The difficulty of this exercise, and how people respond to it, demonstrate that pronouns hold a great deal of power in determining how we experience each other. To use them on an autopilot basis, unconsciously, is to make a gender determination about another person without putting any thought into the process.
Those who identify as transgender have turned off that gender autopilot, by necessity, in questioning their own birth gender assignment. Pronouns are no longer unconscious to the transgender person, nor is the power those two short words he and she hold. Gender designations carry with them an entire gender role and associated behaviors. Those who transition and request a pronoun change are not just saying, “Call me he rather than she (or vice versa)” – they are also saying, ‘Change your gender conceptualization of me, along with all the associated roles and behaviors that go along with that.’

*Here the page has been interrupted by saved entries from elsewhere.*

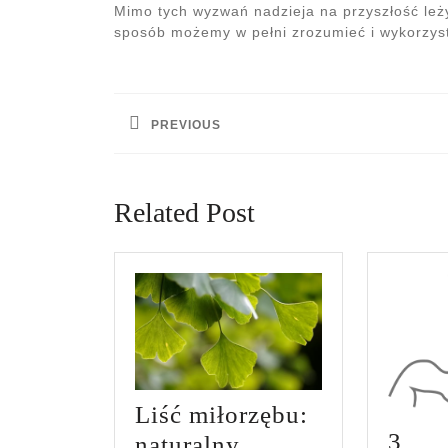
Mimo tych wyzwań nadzieja na przyszłość leży
sposób możemy w pełni zrozumieć i wykorzyst
Nawigacja
wpisu
PREVIOUS
Previous
post:
Related Post
Liść miłorzębu:
3
naturalny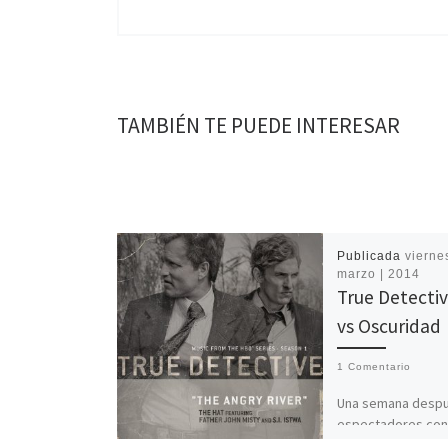
TAMBIÉN TE PUEDE INTERESAR
Publicada
viernes
marzo | 2014
True Detectiv
vs Oscuridad
1 Comentario
Una semana despu
espectadores con
teorizando sobre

Gender is an interpersonal process, inherent in every interaction we have with others. Our interpretation of another’s gender tells us our social boundaries with that person – how close to stand, how (or if) to touch the other, what topics of conversation are best, what type of language we can use, etc. Pronouns are a powerful reinforcer of this boundary. The transgender person who is misgendered with the wrong pronoun is being told, ‘I’m still seeing you, treating you, as that other gender over there, with all the social boundary rules that go along with it.’ This is a profound insult to identity. If the misgendering is deliberate, the insult is intentional. If the misgendering is due to newness of the idea, most transgender people will wait patiently, looking for signs the misgendering is decreasing in frequency.
There is an anniversary few transgender people are aware of, and many wish they could track: the last time a stranger misgendered them. For most, it is only a gradual realization, ‘Wow, it’s been a long time since someone misgendered me.’ Still more gradually, it sinks in, ‘That may never happen again.’ Transition is such a long process for most, there is no way to track either of those realizations. Even for Jenner, such a public figure, that day may yet come. At some point his transition will be history to the general public. Many strangers will then pass him by on the street and only see a middle-aged woman. And if they have a thought at all, it will be with female pronouns.